Chaque année apporte des changements qui vont certainement influencer radicalement notre activité médicale. L'introduction des inhibiteurs des SGLT2 en est un exemple. Développés initialement comme des médicaments anti-diabétiques qui permettaient d'éliminer par voie urinaire le glucose, ils ont dépassé les espérances placées en eux. Non seulement ils permettent de réduire la mortalité cardio-vasculaire chez les patients diabétiques à haut risque alors qu'on espérait juste la neutralité. Mais en outre, on s'est rendu compte « par hasard » qu'un effet bénéfique était observé aussi au niveau de l'insuffisance cardiaque chez ces patients. Cette hypothèse a été confirmée par des études randomisés réalisées chez des patients en insuffisance cardiaque indépendamment du diabète. Changement du paradigme encore plus impressionnant quand on voit leur bénéfice sur le plan rénal. Alors qu'au départ on ne les réservait qu'à des patient avec une bonne fonction rénale, on en arrive maintenant à les considérer comme un traitement de l'insuffisance rénale, avec un ralentissement de la vitesse de dégradation de l'insuffisance rénale chez ces patients. C'est la cerise sur la crème fraiche qui recouvre le gâteau au point que certains, dont Eugene Braunwald, en viennent à les considérer comme les statines du 21ème siècle.1

Un autre changement majeur est en train de s'opérer au point que ce dinosaure légendaire de la cardiologie en vient à espérer le centenaire pour tous.2 Partant du constat que la pathologie cardio-vasculaire reste la plus grosse cause de mortalité au monde et est aussi l'étiologie la plus fréquente d'insuffisance cardiaque, il se met à rêver : mieux vaut prévenir que guérir. Le cholestérol joue un rôle clé dans le développement de l'athérosclérose. Des progrès majeurs ont été réalisé avec les statines surtout en prévention secondaire il faut l'avouer. La prévention primaire reste pourtant la quête absolue du Saint Graal. Les inhibiteurs de la PCSK9 sont une avancée majeure sur le plan de l'efficacité avec des réductions drastiques du cholestérol LDL à peine inimaginables quand les grandes études avec les statines ont été réalisées. Jusqu'il y a peu, on utilisait des anticorps monoclonaux qui neutralisaient le PCSK9 circulant. Nécessitant une injection sous-cutanée régulière, ce type de traitement ne s'envisage surtout qu'en prévention secondaire, chez des personnes à haut risque, vu le coût et les contraintes. La thérapeutique génétique progresse et on a vu les résultats des vaccins « ARN » avec le COVID-19. La recherche a été capable de fournir des vaccins contre ce virus en un temps record. On peut maintenant faire l'analogie avec le développement de molécules comme l'inclisiran, un siARN, qui peut agir directement au niveau hépatique, réduire l'expression des PCSK9 et donc par ce mécanisme, inhiber la dégradation lysosomiale des LDL-R, augmentant leur nombre à la surface des cellules, ce qui permet de réduire les taux de LDL circulant. Une injection annuelle pourrait ainsi peut-être suffire et on se met à rêver de la possibilité, actuellement théorique, d'une « vaccination » annuelle, commencée à l'âge de 20-30 ans qui permettrait d'éradiquer l'athérosclérose. En effet, tout comme on parle du tabagisme en années-paquet, l'objectif est de réduire la charge annuelle de cholestérol. Nous ne sommes pas loin, comme le suggère Braunwald, d'imaginer un vaccin annuel combinant influenza-covid et autres avec ce siARN anti-PCSK9.

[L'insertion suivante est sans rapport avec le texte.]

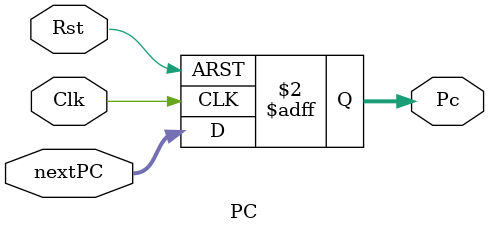
<source format=v>
`timescale 1ns / 1ps
module PC(
    input Clk,
    input Rst,
    input [31:0] nextPC,
    output reg [31:0] Pc
    );
    always @(posedge Clk or posedge Rst)
    begin
        if(Rst)
            Pc <= 32'b0;
        else
            Pc <= nextPC;
    end
endmodule

</source>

Ce ne sont que deux exemples parmi d'autres mais il reste donc une place en 2022 pour le rêve. Nous espérons qu'il en sera de même sur la scène mondiale et que nous pourrons continuer à nourrir cet espoir.

Références

  1. Braunwald, E. SGLT2 inhibitors: the statins of the 21st century. Eur heart J, 2022, 43 (11), 1029-1030.
  2. Braunwald, E. How to live to 100 before developing clinical coronary artery disease: a suggestion. Eur Heart J, 2022, 43 (4), 249-250.